▶ [Dataset extract]:
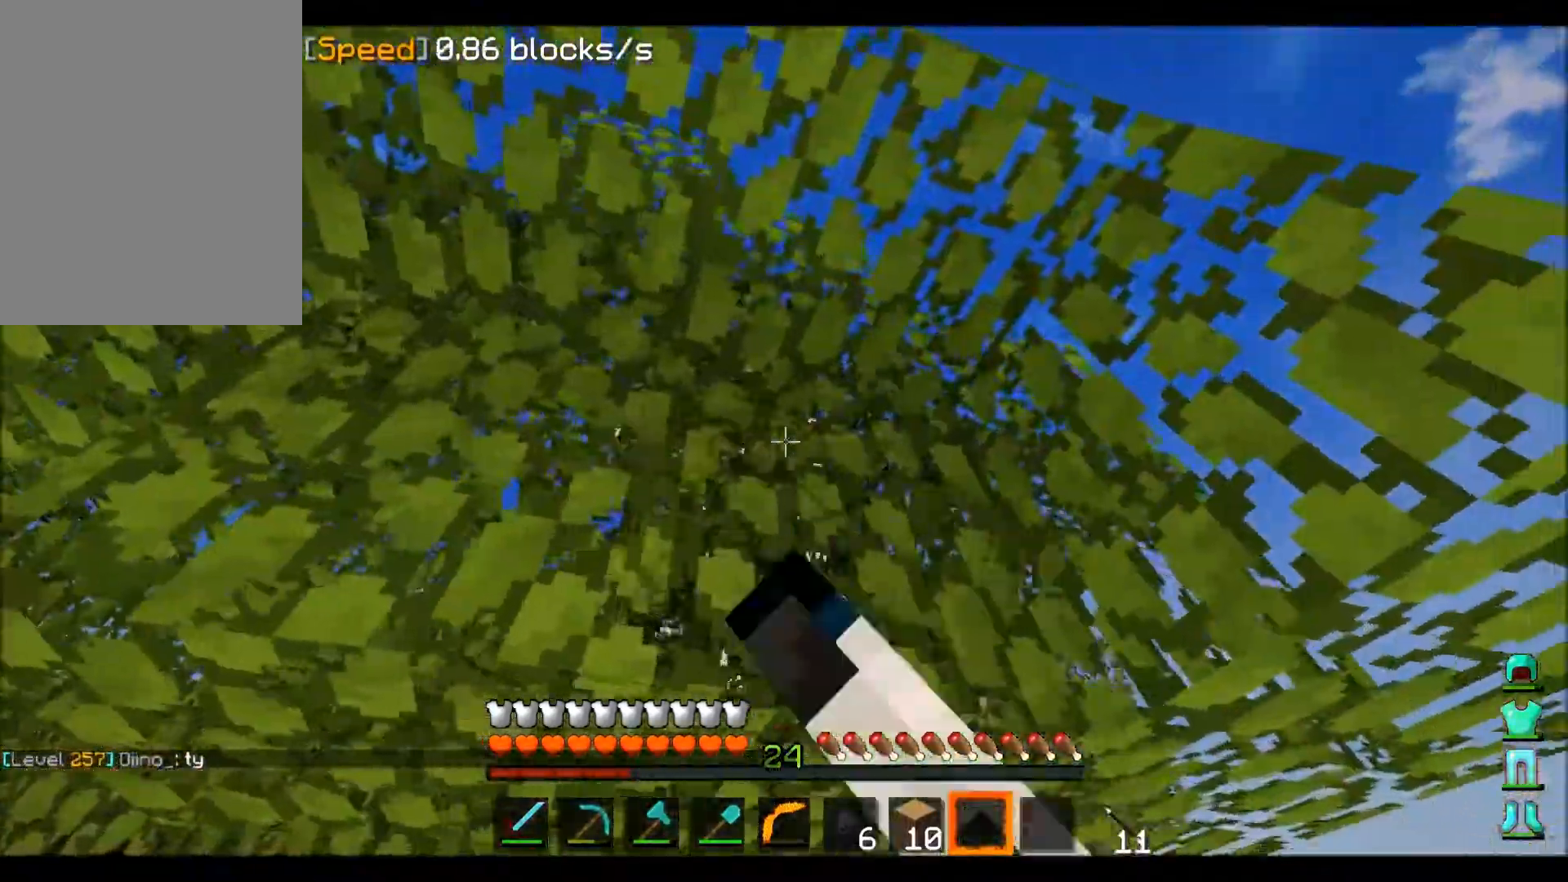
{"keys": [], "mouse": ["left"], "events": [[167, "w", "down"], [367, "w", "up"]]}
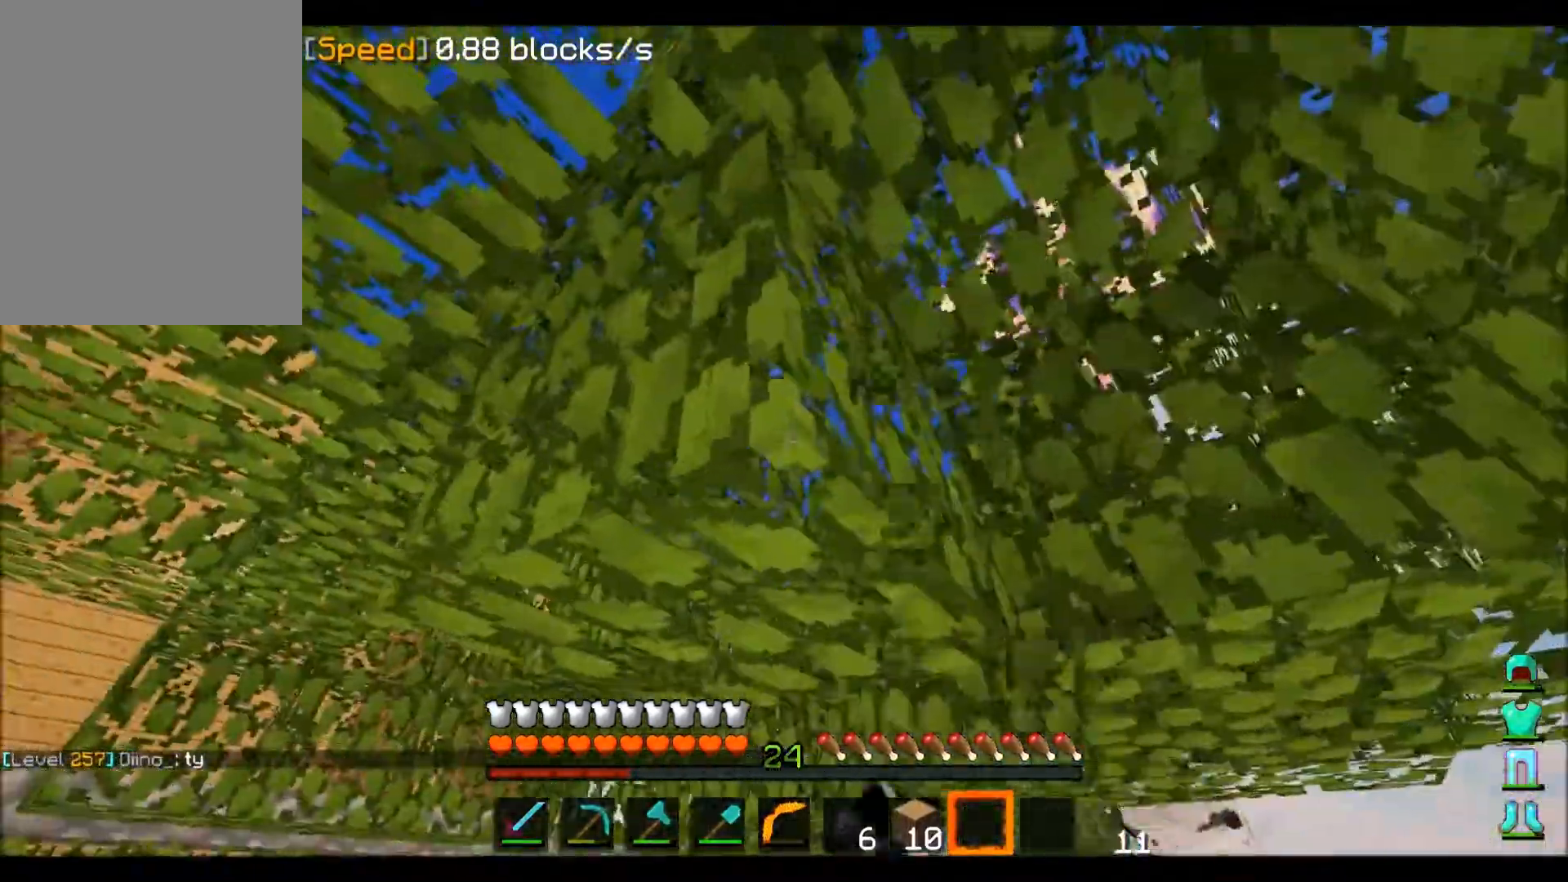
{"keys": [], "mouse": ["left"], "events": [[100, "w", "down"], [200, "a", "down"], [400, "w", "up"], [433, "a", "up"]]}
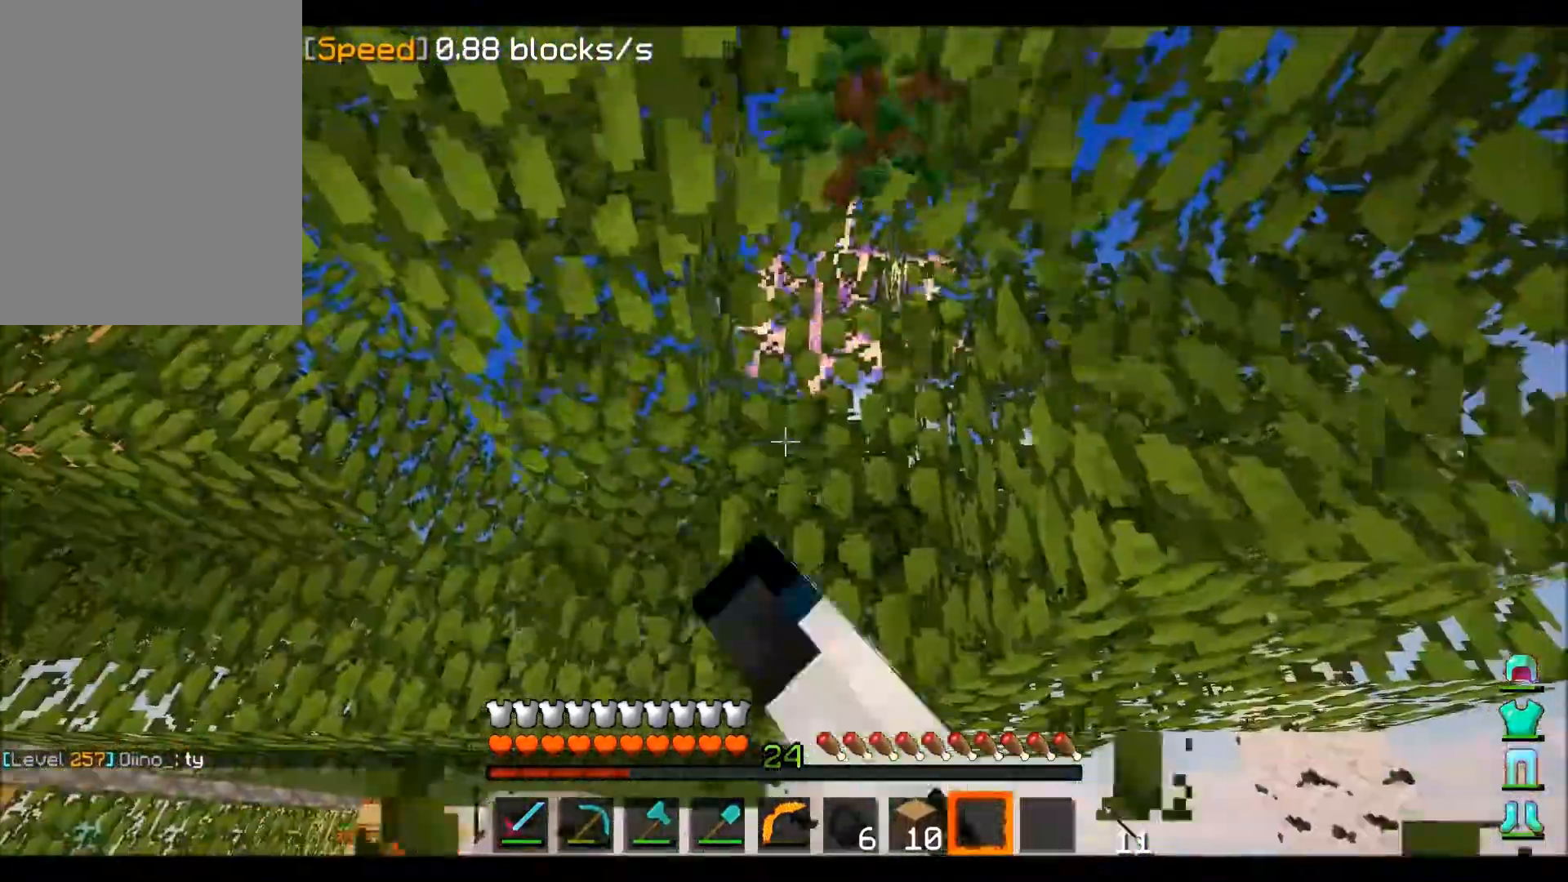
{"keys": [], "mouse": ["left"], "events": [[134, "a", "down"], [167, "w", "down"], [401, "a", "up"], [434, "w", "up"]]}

▶ [Exercise brief]: Print all the lines above again exactly, without any pictures.

▶ [Answer to this problem]:
{"keys": [], "mouse": ["left"], "events": [[167, "w", "down"], [367, "w", "up"]]}
{"keys": [], "mouse": ["left"], "events": [[100, "w", "down"], [200, "a", "down"], [400, "w", "up"], [433, "a", "up"]]}
{"keys": [], "mouse": ["left"], "events": [[134, "a", "down"], [167, "w", "down"], [401, "a", "up"], [434, "w", "up"]]}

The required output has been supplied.